A.V. : Effectivement, ce projet tente d’interpréter, avec les moyens architecturaux dont nous disposons, la présence de l’image et de l’information dans un mouvement inexorable d’accélération et d’interaction des médias. Engagé dans une dynamique de dématérialisation de ses supports, l’environnement médiatique a paradoxalement besoin d’affirmer et de manifester sa présence dans la ville. Le projet a été envisagé selon ce paradoxe : matérialiser dans l’espace urbain la présence d’un contenu voué à sa disparition.

Notre proposition soutient cette question par le biais des différents temporalités induites par la constitution entre la ville et l’architecture :  d’une part, la relative permanence de la forme urbaine, et, d’autre part, la versatilité des façons de l’habiter. Ces enjeux se traduiront par une intervention signifiante qui affirmera sa visibilité du point de vue urbain, tout en offrant un édifice à l’image d’une plateforme d’échange, souple et appropriable dans le temps pour une communauté d’utilisateurs la plus large possible.

Frame doit en effet tenir compte de la cohabitation de plusieurs occupants assez différents, avec leurs besoins spécifiques, mais aussi de l’évolution technologique très rapide du secteur des médias, de l’audiovisuel et de la communication…

A.V. : Le projet a été conçu pour être ouvert sur des besoins qui ne sont pas encore présagés aujourd’hui et dont on peut d’ores et déjà imaginer qu’ils seront multiples et hybrides. Constitué d’une succession de plateaux modulables, largement ouverts sur l’extérieur, affranchit de toute contrainte structurelle, il permet des possibilités d’aménagement variées aussi bien que sa réversibilité dans le temps. Combinée avec l’implantation périphérique des circulations des personnes et des distributions techniques, cette typologie offre une très grande performance d’utilisation.

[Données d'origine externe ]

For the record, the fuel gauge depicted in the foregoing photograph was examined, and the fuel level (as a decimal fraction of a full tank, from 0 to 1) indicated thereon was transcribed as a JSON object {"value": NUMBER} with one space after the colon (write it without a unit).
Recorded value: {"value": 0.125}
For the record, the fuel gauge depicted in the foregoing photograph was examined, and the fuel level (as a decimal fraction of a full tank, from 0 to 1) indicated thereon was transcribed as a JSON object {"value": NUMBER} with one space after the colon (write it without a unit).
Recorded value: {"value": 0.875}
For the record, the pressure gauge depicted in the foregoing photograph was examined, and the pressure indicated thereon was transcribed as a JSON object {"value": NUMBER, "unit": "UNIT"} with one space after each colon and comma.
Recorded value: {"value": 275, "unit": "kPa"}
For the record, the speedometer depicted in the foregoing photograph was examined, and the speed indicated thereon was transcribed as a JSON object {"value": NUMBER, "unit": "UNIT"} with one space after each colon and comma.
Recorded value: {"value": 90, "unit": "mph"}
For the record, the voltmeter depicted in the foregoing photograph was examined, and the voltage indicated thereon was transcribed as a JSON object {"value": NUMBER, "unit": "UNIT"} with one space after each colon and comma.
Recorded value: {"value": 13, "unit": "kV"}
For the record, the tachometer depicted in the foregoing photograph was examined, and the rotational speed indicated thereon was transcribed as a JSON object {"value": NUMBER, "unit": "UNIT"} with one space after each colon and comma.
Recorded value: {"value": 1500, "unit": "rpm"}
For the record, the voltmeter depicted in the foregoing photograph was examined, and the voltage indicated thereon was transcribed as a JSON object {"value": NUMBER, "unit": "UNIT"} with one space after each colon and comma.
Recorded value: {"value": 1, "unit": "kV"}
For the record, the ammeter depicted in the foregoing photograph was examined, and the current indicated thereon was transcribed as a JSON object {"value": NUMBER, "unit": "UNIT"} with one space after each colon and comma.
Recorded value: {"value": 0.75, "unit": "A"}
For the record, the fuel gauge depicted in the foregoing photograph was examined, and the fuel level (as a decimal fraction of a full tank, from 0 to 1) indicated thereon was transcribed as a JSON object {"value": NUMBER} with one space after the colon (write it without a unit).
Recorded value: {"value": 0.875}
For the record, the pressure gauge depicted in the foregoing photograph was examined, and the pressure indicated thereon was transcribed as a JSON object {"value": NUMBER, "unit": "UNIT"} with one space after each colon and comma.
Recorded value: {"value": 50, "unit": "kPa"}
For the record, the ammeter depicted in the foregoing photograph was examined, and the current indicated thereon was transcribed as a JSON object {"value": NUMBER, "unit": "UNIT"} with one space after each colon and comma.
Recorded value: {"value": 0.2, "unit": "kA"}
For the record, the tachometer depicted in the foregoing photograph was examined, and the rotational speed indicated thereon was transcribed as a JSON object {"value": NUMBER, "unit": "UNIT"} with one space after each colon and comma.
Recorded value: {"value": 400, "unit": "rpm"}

A.T et S.B. : Le bâtiment sera une sorte d’emblème d’un domaine mouvant, en constante évolution, car il offrira une grande flexibilité et assurera ainsi une pertinence des usages à long terme. Il fallait imaginer un lieu à la rencontre de tous les flux, à la rencontre des idées, des rêves, des investisseurs et des visiteurs. Créer un lieu de tous les usages, de tous les échanges, de toutes les interdisciplinarités, l’envisager là comme un lieu d’expression, d’épanouissement et de liberté. Dans un environnement urbain en plein renouvellement, Frame établira un dialogue subtil avec son site pour devenir une figure architecturale emblématique d’un quartier créatif.

Comment Frame s’inscrira-t-il sur le territoire, à la croisée d’un large boulevard urbain, du site des radio-télévisions publiques RTBF et VRT, du futur mediapark.brussels et d’un axe de pénétration important ?

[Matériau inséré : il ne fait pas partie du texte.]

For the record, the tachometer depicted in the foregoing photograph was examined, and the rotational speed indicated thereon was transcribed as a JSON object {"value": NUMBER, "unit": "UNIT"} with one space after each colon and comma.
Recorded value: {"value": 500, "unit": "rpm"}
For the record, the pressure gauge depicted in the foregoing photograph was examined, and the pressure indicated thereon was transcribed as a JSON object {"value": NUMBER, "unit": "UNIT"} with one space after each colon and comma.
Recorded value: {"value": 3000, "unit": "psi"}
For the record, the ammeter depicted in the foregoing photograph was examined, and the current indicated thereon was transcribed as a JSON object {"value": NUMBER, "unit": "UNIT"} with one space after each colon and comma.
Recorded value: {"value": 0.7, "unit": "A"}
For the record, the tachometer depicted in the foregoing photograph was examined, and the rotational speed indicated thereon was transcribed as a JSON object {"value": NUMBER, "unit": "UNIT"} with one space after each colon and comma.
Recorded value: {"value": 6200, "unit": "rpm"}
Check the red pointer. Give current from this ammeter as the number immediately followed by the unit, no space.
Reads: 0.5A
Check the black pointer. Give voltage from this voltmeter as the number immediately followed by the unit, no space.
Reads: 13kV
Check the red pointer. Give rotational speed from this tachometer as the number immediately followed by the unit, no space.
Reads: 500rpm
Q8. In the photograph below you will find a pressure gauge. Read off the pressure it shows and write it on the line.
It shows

A.V. : Le projet tire parti de son environnement urbain assez hétéroclite afin d’offrir une présence relativement différente selon ses différentes orientations, qu’il s’agisse de sa visibilité sur le boulevard Reyers, depuis l’autoroute ou de la perspective rue colonel Bourg. Au sud, le parvis du bâtiment annonce l’un des accès piétons principal du futur mediapark.brussels, notamment depuis la station métro Diamant. De ce côté, le développement et le traitement architectural de cette façade préfigureront la présence du nouveau quartier à l’échelle de la ville et, de façon plus lointaine, depuis l’une des entrées principales de Bruxelles via l’autoroute E40.

Cette collaboration entre vos deux bureaux pour concevoir Frame constitue-t-elle une première ?

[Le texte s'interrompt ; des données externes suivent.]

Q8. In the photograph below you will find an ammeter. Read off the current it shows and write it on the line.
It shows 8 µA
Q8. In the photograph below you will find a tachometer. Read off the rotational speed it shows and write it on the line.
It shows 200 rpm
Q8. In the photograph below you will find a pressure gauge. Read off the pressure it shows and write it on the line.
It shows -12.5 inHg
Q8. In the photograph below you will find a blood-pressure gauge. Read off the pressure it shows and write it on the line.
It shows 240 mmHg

A.T et S.B. : Non, elle s’inscrit dans le prolongement de projets d’envergure menés ensemble, tels que le nouveau bâtiment pour les Sciences de la Vie sur le campus UNIL-EPFL à Lausanne, en Suisse, ou la construction d’une résidence étudiante sur le campus de Saclay, en France. Forte de valeurs communes et d’une indéniable complémentarité, notre collaboration franco-belge s’enrichit de sa nature internationale. Et à nos yeux, concevoir et construire « à deux pays » renforce de facto le caractère européen de ce bâtiment.